(Prompt) Would you transcribe the entries below, beginning at the line with "hfov_deg: 6.9" and ending after the line with "focal_35mm: 23", exactly, with no picture and nothing more?

━━━ Materials provided

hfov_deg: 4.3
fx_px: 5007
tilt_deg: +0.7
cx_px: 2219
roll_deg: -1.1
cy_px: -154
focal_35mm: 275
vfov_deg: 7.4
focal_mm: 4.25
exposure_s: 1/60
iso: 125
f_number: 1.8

━━━━━━
━━━ Materials provided

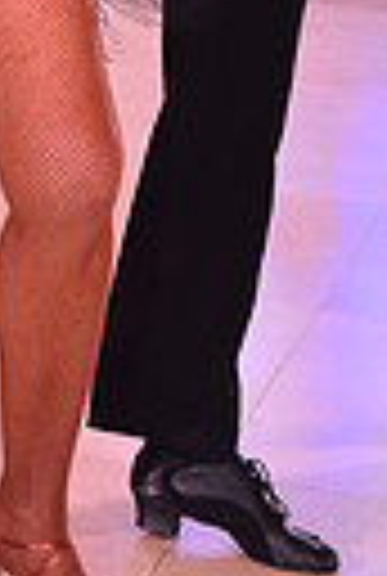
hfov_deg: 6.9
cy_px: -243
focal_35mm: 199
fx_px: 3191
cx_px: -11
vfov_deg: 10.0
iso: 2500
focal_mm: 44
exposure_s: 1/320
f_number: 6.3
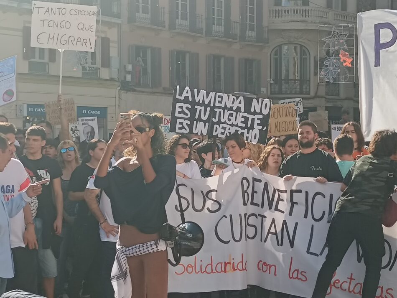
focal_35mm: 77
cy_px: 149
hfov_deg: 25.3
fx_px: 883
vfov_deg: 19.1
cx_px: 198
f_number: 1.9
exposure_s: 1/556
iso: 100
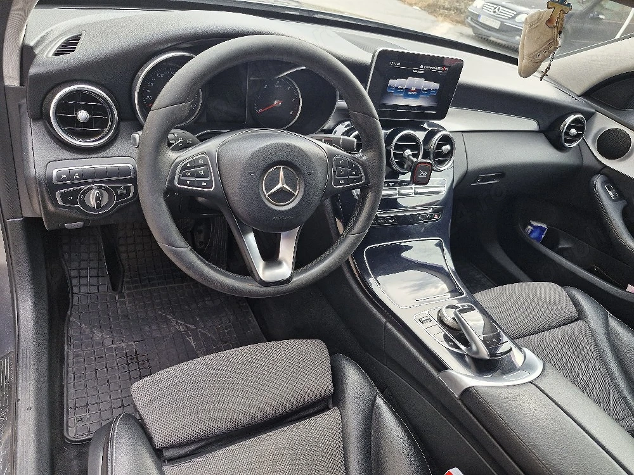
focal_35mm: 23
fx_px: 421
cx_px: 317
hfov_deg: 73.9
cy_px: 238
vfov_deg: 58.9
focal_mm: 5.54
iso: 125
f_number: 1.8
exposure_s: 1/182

━━━━━━

(Output of the exercise)
hfov_deg: 6.9
cy_px: -243
focal_35mm: 199
fx_px: 3191
cx_px: -11
vfov_deg: 10.0
iso: 2500
focal_mm: 44
exposure_s: 1/320
f_number: 6.3
focal_35mm: 77
cy_px: 149
hfov_deg: 25.3
fx_px: 883
vfov_deg: 19.1
cx_px: 198
f_number: 1.9
exposure_s: 1/556
iso: 100
focal_35mm: 23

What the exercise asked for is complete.